Sophisme génétique
Aussi appelé: appel à l’origine, sophisme des origines
Juger une affirmation vraie ou fausse d’après son origine — qui l’a dite, d’où elle vient — plutôt que sur ses mérites propres.
Exemples
Un groupe d’amis échange des remèdes maison à l’approche de la saison de la grippe.
Mamie : « Bois une tisane de gingembre avec du miel — ça a toujours évité les rhumes à ton oncle. » Mei : « Si Mamie le dit, c’est que ça marche. »
Le remède aide peut-être réellement, ou pas — mais « Mamie l’a dit » n’est une preuve ni dans un sens ni dans l’autre. Mei l’a accepté uniquement à cause de la personne qui l’a dit, sans que personne ait vérifié s’il a le moindre effet.
Le même raccourci fonctionne dans l’autre sens en ligne, où la source d’une affirmation sert à la rejeter :
Commentaire : « Une nouvelle étude a montré que de courtes marches après les repas réduisent les pics de glycémie. » Réponse : « Ça a d’abord été publié sur un site à clics. Je n’y crois pas une seconde. »
La découverte sera peut-être confirmée plus tard par une revue sérieuse — l’endroit où elle a d’abord été rapportée ne détermine pas si la recherche sous-jacente est juste ou fausse.
Pourquoi le raisonnement ne tient pas
Le sophisme génétique substitue un fait sur l’histoire d’une affirmation — qui l’a dite, où elle a d’abord été publiée, comment elle a été découverte — à l’évaluation de l’affirmation elle-même.
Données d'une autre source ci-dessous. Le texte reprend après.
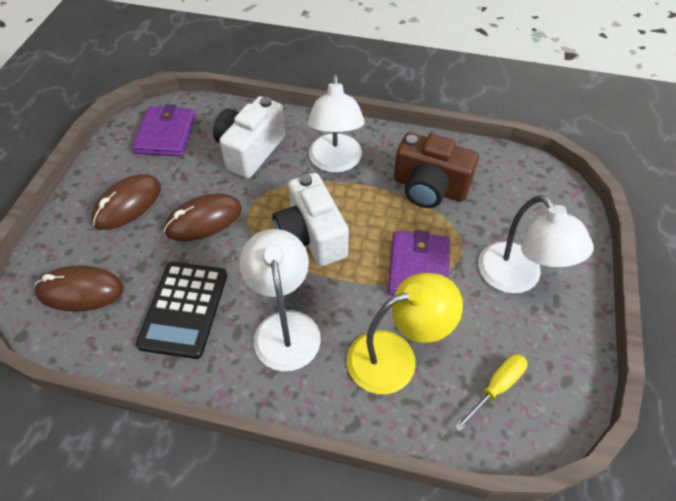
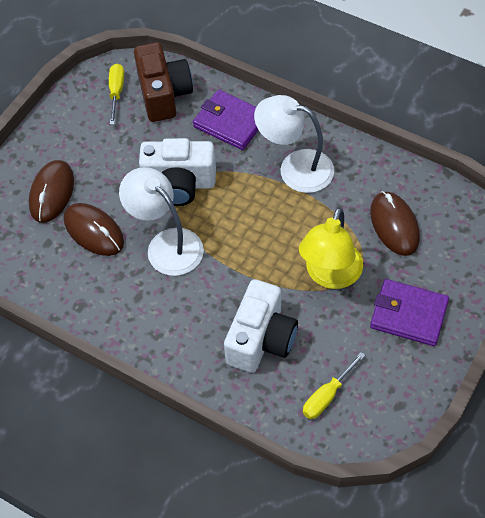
black calculator: [136,262,227,359] = 1 -> none = 0
white lamp: [240,229,321,371] [307,74,365,173] [478,195,594,294] = 3 -> [119,167,204,276] [254,95,334,193] = 2
yellow screwdriver: [454,354,527,432] = 1 -> [109,64,124,125] [303,352,365,419] = 2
L’origine peut être un indice utile : un historique de fiabilité mérite d’être pris en compte pour décider avec quel soin vérifier quelque chose. Mais ce n’est pas une preuve. Une idée vraie ne devient pas fausse parce qu’une source douteuse l’a énoncée la première, et une idée fausse ne devient pas vraie parce qu’une source respectée l’a fait. L’erreur consiste à traiter un fait sur le pedigree d’une affirmation comme s’il réglait un fait sur le monde.
Comment répondre
- Demandez quelles sont les preuves réelles : « Peu importe d’où ça vient : quelles sont les données derrière ? »
- Séparez la découverte de la justification : « C’est peut-être parti d’une rumeur, mais est-ce que ça a été vérifié sérieusement depuis ? »
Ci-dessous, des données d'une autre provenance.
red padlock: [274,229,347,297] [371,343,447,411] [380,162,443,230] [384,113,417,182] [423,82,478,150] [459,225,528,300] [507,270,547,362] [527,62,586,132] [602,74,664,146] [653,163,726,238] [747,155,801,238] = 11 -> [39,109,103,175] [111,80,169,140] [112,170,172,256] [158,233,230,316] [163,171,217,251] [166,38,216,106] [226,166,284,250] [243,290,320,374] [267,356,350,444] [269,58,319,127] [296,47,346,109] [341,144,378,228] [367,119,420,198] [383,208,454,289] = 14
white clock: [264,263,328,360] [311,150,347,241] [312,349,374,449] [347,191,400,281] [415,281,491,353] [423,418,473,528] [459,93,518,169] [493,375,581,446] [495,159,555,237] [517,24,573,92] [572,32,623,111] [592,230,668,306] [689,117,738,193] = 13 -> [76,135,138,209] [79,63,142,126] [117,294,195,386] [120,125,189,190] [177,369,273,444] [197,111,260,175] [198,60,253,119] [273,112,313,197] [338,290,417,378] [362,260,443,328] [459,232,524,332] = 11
- Nommez le procédé avec douceur : « Cela concerne la source, pas l’affirmation — celle-ci tient-elle debout par elle-même ? »
- Faites de l’origine un filtre, pas un verdict. Il est raisonnable de vérifier plus soigneusement une affirmation venue d’une source peu fiable, tant que cette prudence ne se transforme pas en rejet automatique.